Tuesday, 5 July 2016

What are you bad at?

I have never had to recruit anyone or interview a candidate for a position, and I wonder what it is like. I assume that a recruiter always wants to find out the things the candidate is capable of doing. It would seem natural to do this by asking: What are you good at?

I think I would take a different approach. I would ask: What are you bad at?



It takes some guts to stick your neck out and declare that you are good at something. Take languages. I, for one, would be reluctant to declare that I am good at any language, my native tongue Finnish included. Outside of any particular context, one compares one’s native language competence to the masters of that language. When I think of someone who is good at Finnish, I think of Eino Leino. I am not like that, so am I good at Finnish? Or am I good at English, when I do not have a nearly native-like fluency in it, like some people I know? On the other hand, if I had to list languages I am bad at, the result would basically be the list of language skills in my CV, minus Finnish, and possibly English. It would not occur to me to say that I’m bad at Japanese (because I do not know any Japanese), but, I tell you, I’m really bad in Swedish and in a bunch of other languages. An interviewer would get more out of me by asking what I am bad at. Moreover, if I were in the position of the recruiter, I think I would see more favorably a person who comes up with loads of things she is bad at, compared to one who only can list her strengths.

The reason is a platitude: Becoming good at anything goes through a necessary period of being bad. More specifically, it takes a period of being abysmally bad to even become “just bad” in anything. A person who is bad at many things is just a person who does many things – probably a person who has a passion for doing more things than the hours of a day allow. Saying of oneself that one is bad at X tells that the person implicitly counts X as belonging to her skill set (for me, like Swedish and unlike Japanese), and, moreover, understands X well enough to be able to say that she is not good at it yet. What a sad life it would be if we were forced to always only cultivate our strongest skills, never having time to become bad at anything!

Learning a new thing involves more than being awful at it. It also involves the gradually dawning, embarrassing, gut-wrenching understanding of how awful one actually is.
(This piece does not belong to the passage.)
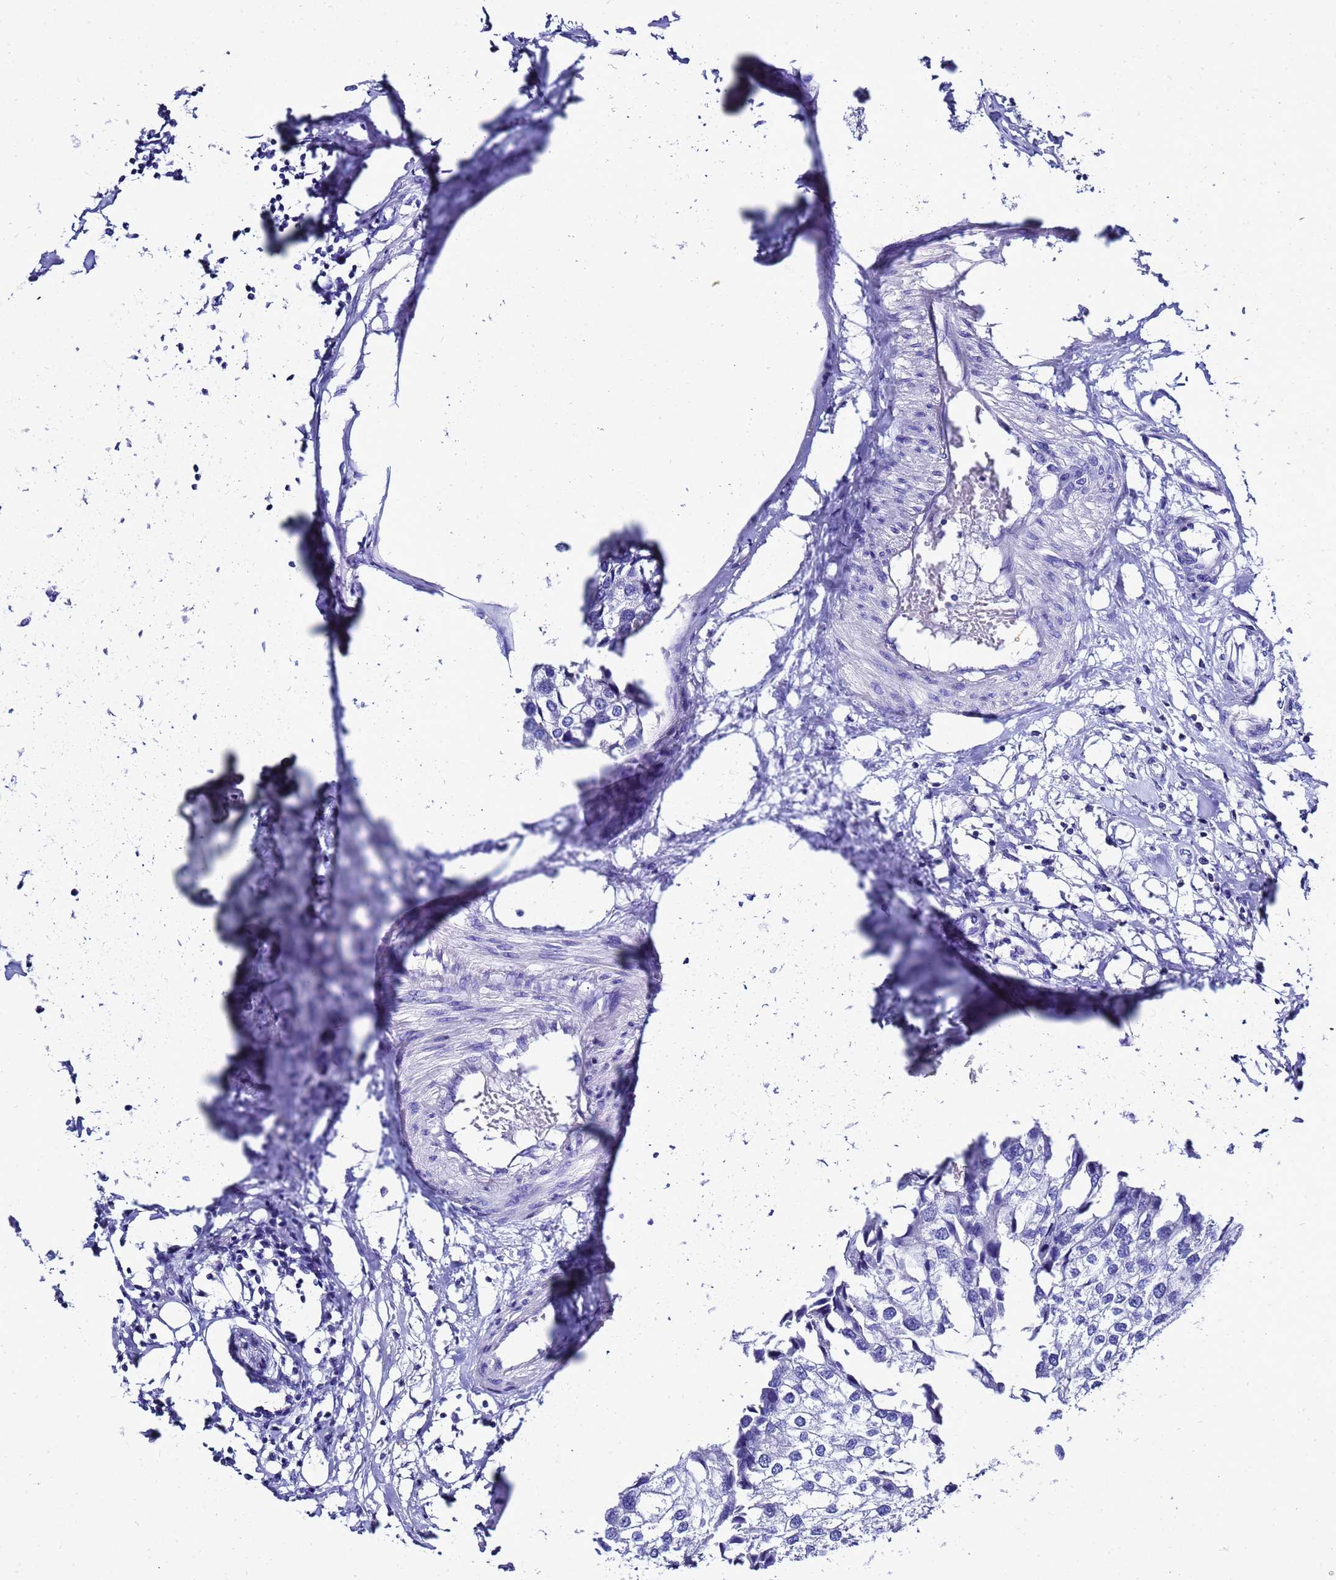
{"staining": {"intensity": "negative", "quantity": "none", "location": "none"}, "tissue": "urothelial cancer", "cell_type": "Tumor cells", "image_type": "cancer", "snomed": [{"axis": "morphology", "description": "Urothelial carcinoma, High grade"}, {"axis": "topography", "description": "Urinary bladder"}], "caption": "Human high-grade urothelial carcinoma stained for a protein using IHC displays no staining in tumor cells.", "gene": "LIPF", "patient": {"sex": "male", "age": 64}}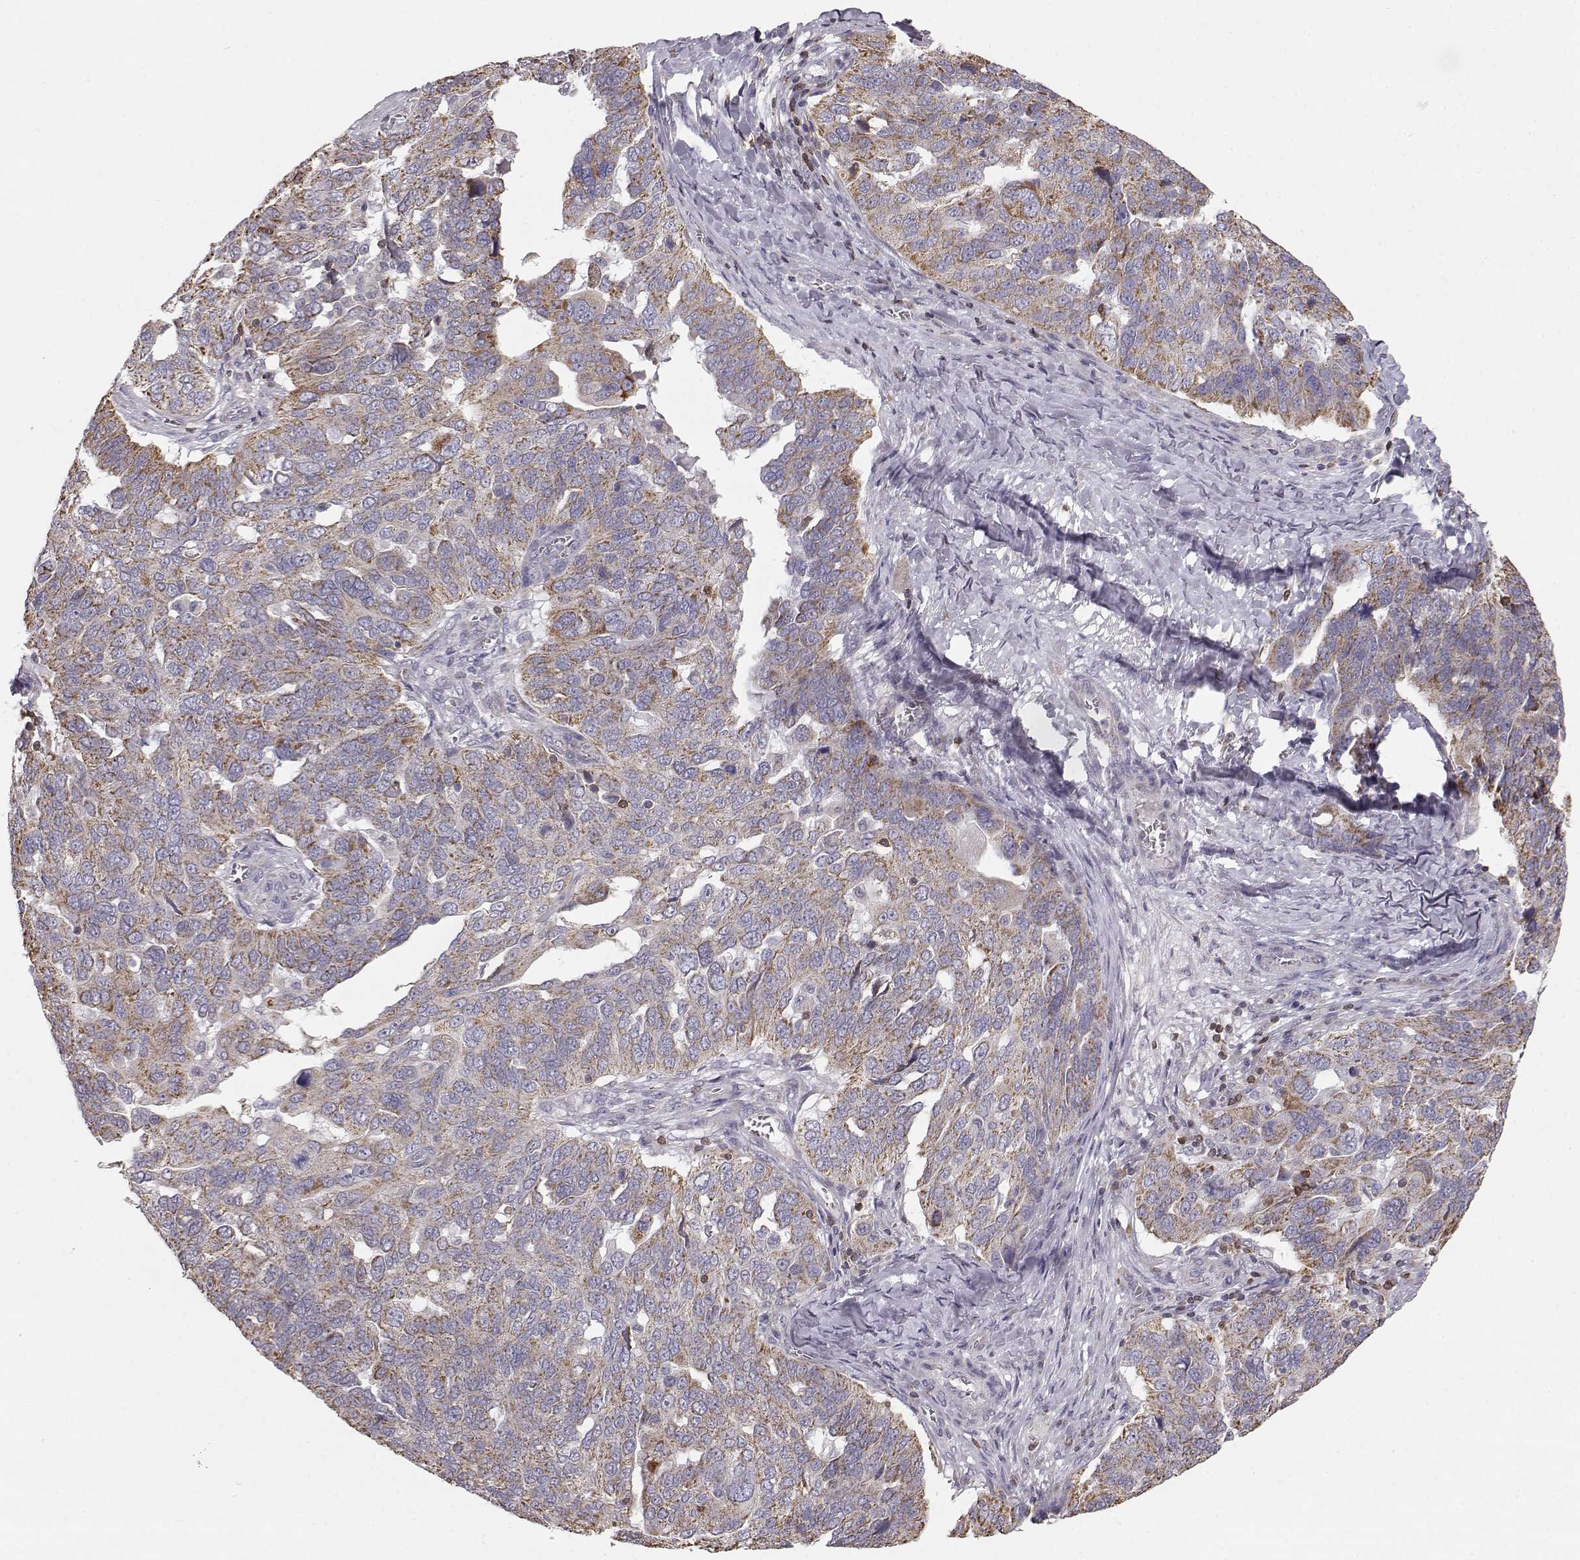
{"staining": {"intensity": "moderate", "quantity": ">75%", "location": "cytoplasmic/membranous"}, "tissue": "ovarian cancer", "cell_type": "Tumor cells", "image_type": "cancer", "snomed": [{"axis": "morphology", "description": "Carcinoma, endometroid"}, {"axis": "topography", "description": "Soft tissue"}, {"axis": "topography", "description": "Ovary"}], "caption": "Ovarian cancer stained for a protein (brown) displays moderate cytoplasmic/membranous positive expression in approximately >75% of tumor cells.", "gene": "GRAP2", "patient": {"sex": "female", "age": 52}}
Understanding the nuances of a skill develops faster than the skill itself. It is no wonder that something like the Dunning-Kruger effect exists: the unskilled systematically overestimate their competence, because they have not (yet) reached an understanding of what competence demands.

This way lies a general problem of motivation in learning. In your quest of reaching the blissful gardens of competence, what keeps you wading through the seemingly endless wastelands of ineptitude, where your fate is to first become awful and then increasingly aware of your awfulness?

Here is one answer. Very often, what you count as awful turns out to be, objectively speaking, incredibly useful. It is time to go back to the example of languages, because nowhere is this truer than in the case of languages.

For a long time, languages were taught in schools in terms of grammatical rules and strict translation assignments. The message was: This is what you have to do to speak and write right. It seems that many people claim to “not know” a language they spent years learning at school, just because they cannot produce it perfectly. How could it be otherwise, if perfection is the only point of comparison one ever gets? But generally, the world outside is not interested in whether you go by the rules. It is interested in whether it can communicate with you.

What does it take to be able to communicate in a language? Or rather, let’s be ambitious. What does it take to be able to communicate in a language perfectly? The answer seems to be: A thousand words and a bit of grammar.

The thousand most commonly used words of a language get the job done. A thousand words is not much. Sure, they cannot be learned in a week, but once they have been learned, they are a powerhouse. Even the hundred most common words of a language have an enormous scope. According to polyglot Janne Saarikivi, the hundred most common words comprise 25 percent of spoken language. And with a thousand words – well, it is not possible to translate all that one wishes, but there are enough resources in the thousand words to devise alternative ways of saying anything one may wish to say. If you do not believe, check out the principle in action: xkcd cartoonist Randall Munroe’s book Thing Explainer: Complicated Stuff in Simple Words. Spacecraft launch escape system? “Thing to help people to escape really fast if there’s a problem and everything is on fire so they decide not to go to space”. Exactly. I wish we could force politicians and academicians to stick to the thousand most common words for a week.